Laws for what nurse practitioners can and can't do vary state-to-state. There are some new laws coming down in NV specifically that were intended to deal with nurses performing certain duties for patients who are dying and in critical care mostly in rural areas; however, since much of the writing is lose, some NPs are using this to mean they no longer need MDs over them in any capacity. So... what's intended and what happens in practice is variable. Until someone gets harmed, and then the rules will be tightened again. Which is very sad.

F. Victor Rueckl, MD
Las Vegas Dermatologist
4.5 out of 5 stars 8 reviews

Nurse injector

+1

In Texas the nurse has to be supervised by a physician and he has to be immediately available.
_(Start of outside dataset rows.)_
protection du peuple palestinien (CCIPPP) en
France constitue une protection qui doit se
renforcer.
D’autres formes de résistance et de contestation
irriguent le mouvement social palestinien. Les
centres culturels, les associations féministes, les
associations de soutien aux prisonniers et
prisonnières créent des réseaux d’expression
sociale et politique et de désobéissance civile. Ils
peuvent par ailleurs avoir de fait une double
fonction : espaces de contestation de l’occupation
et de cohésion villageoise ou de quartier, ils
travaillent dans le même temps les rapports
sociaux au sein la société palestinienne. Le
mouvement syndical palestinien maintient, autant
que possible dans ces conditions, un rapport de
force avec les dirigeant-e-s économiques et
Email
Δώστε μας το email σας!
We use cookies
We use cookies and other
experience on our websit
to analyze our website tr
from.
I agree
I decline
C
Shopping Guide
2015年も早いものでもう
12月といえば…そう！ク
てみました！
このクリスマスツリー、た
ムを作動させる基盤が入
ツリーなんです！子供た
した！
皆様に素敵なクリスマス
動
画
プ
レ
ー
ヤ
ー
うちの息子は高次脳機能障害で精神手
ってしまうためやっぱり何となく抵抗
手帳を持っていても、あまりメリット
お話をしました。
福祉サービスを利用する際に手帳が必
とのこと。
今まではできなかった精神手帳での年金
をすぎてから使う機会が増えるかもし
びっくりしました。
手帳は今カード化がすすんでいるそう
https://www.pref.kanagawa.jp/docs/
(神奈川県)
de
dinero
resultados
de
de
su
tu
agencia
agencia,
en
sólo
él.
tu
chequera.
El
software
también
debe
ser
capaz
In most states rules are similar. You should go to a surgeon board certified by the American Board of Plastic Surgery. Any nurse involved in these practices should be safe.

Richard Dale Reynolds, MD
El Paso Plastic Surgeon
4.5 out of 5 stars 17 reviews

Can Nurse Practitioners work without a physician and do cosmetic treatments?

+1

This really is a state law question.  Check with the nursing board for your state.  They should be able to give you the answer.  Many states are loosening their restrictions on nurse practitioners to fill a perceived void in care or possibly to decrease governmental costs, however I don't know of any state as of yet that allows them to practice any medicine without a collaborating physician.

Brian Dorner, MD
Columbus Plastic Surgeon
4.5 out of 5 stars 10 reviews

These answers are for educational purposes and should not be relied upon as a substitute for medical advice you may receive from your physician. If you have a medical emergency, please call 911. These answers do not constitute or initiate a patient/doctor relationship.